Decision: The engineer rewrote the loop to checkpoint on every validation improvement (the if va_acc > best_acc pattern above) and added early stopping with a patience of 8 epochs, so future runs would both keep the best model and stop wasting compute once it stopped improving.

Result: Re-running recovered the epoch-30-quality model, which matched the validation prints, and the early-stopping cut the wasted weekend compute in half. The fix was a dozen lines and saved both accuracy and GPU hours on every subsequent run.

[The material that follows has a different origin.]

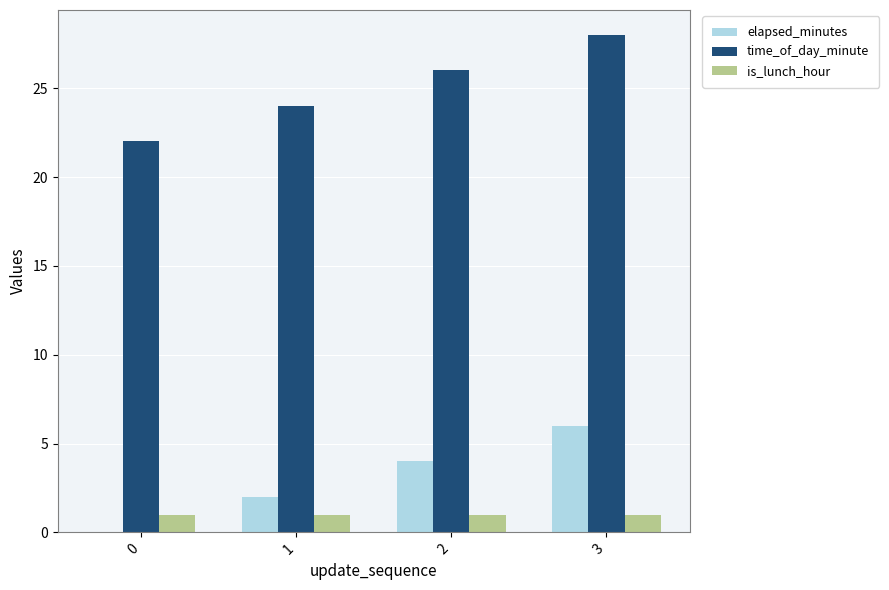

Which series has the largest total across all categories?

time_of_day_minute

Lesson: "Save the model" must mean "save the best model", validated on held-out data, not "save whatever weights happen to be in memory when the loop exits." Checkpoint on improvement, and the best result is never more than one validation pass old.

Research Frontier: Smarter Stopping and Weight Averaging

The plain best-checkpoint-plus-early-stopping recipe is being refined. Stochastic Weight Averaging (Izmailov et al.) and its later variants average the weights from several late-training checkpoints into a single model that often generalizes better than any individual one, and Model Soups (Wortsman et al., 2022) average independently fine-tuned models for a free accuracy bump that remains a standard 2024 to 2026 trick on vision benchmarks. Exponential moving averages of the weights, long standard in generative training, are now common in supervised vision too. On the stopping side, learning-curve extrapolation and budget-aware schedulers decide when to halt a run that is unlikely to improve, freeing compute for more promising configurations. All of these sit on top of the same loop; they change which weights you keep, not how you compute the gradient.

Exercise 18.5.1: Read the Two Curves Conceptual

For each of the following train and validation accuracy trajectories, diagnose the condition and prescribe the next action: (a) train 0.55, val 0.54, both flat for ten epochs; (b) train 0.99, val 0.71, with val falling after epoch 15; (c) train 0.88, val 0.86, both still rising at the last epoch; (d) train and val both oscillating wildly between epochs. For each, name underfitting, overfitting, undertraining, or instability, and state the single most likely fix, linking each to the relevant earlier section.

Exercise 18.5.2: Add Resumption to the Loop Coding

Extend train_model to support crash recovery. Save a full checkpoint (model, optimizer, scheduler state dicts, and epoch) every epoch to last.pt, and at startup, if last.pt exists, reload all four and resume from the saved epoch. Verify correctness by training for five epochs, killing the process, restarting, and confirming the loss continues smoothly rather than spiking, which would indicate the optimizer momentum buffers were not restored. Explain why restoring the optimizer state, not just the model weights, is necessary for a clean resume.

Exercise 18.5.3: Loss Down, Metric Flat Analysis

Construct an imbalanced binary dataset (95 percent class 0). Train the chapter's MLP and log both the cross-entropy loss and three metrics each epoch: accuracy, class-1 recall, and class-1 F1. Produce a run where the loss falls steadily and accuracy stays high while class-1 recall stays near zero. Explain why minimizing cross-entropy can drive the loss down without improving the metric you care about, and state what change to the data pipeline (link to Section 18.4) or the loss would break the pathology.